Constituição nesse sentido), mas isso não impede a AR de fazer uma ponderação sobre a eventual

agudização do problema, por exemplo, devido à apresentação do pedido de fiscalização com força obrigatória

geral, apresentado obrigatoriamente pelo Ministério Público.

A assunção de poderes extraordinários de revisão deve ser circunscrita ao problema constitucional que se

pretende resolver e essa delimitação deve constar da resolução que assume tais poderes.

Neste sentido, Gomes Canotilho e Vital Moreira defendem que a «Constituição não estabelece a exigência

de que a assunção de poderes de revisão deva indicar as matérias sobre as quais há-de incidir a revisão; mas

a razão de ser da revisão constitucional extraordinária assim o parece exigir, pois não é lógico considerar

inadiável e imprescindível uma revisão constitucional sem uma definição das matérias carecidas dela»5.

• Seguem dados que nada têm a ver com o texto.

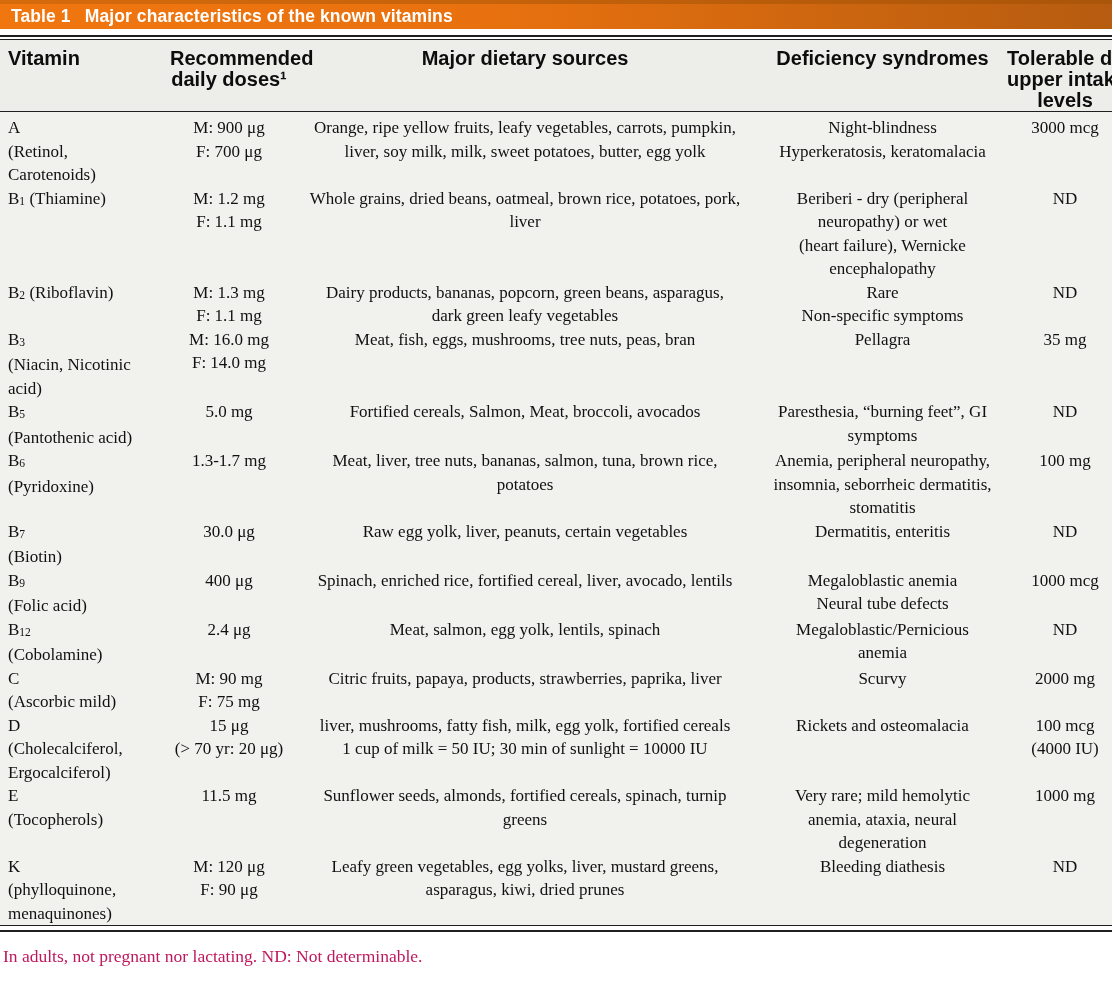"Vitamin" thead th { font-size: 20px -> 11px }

Em sentido contrário, Jorge Miranda e Rui Medeiros entendem que não há fundamento constitucional para

sustentar esta delimitação do âmbito material das revisões extraordinárias. Além de faltar base literal,

consideram que a revisão extraordinária é «um ato livre no fim»6.E continuam: «Em conformidade, a simples

3V. JORGE MIRANDA e RUI MEDEIROS, op. cit., pág. 782. 4Cfr. JORGE MIRANDA e RUI MEDEIROS, op. cit., pág. 784. 5V. GOMES CANOTILHO e VITAL MOREIRA, Constituição da República Portuguesa anotada, volume II, 4.ª Edição, Coimbra, 2010, pág. 997. 6 Cfr. JORGE MIRANDA e RUI MEDEIROS, op. cit., pág. 783.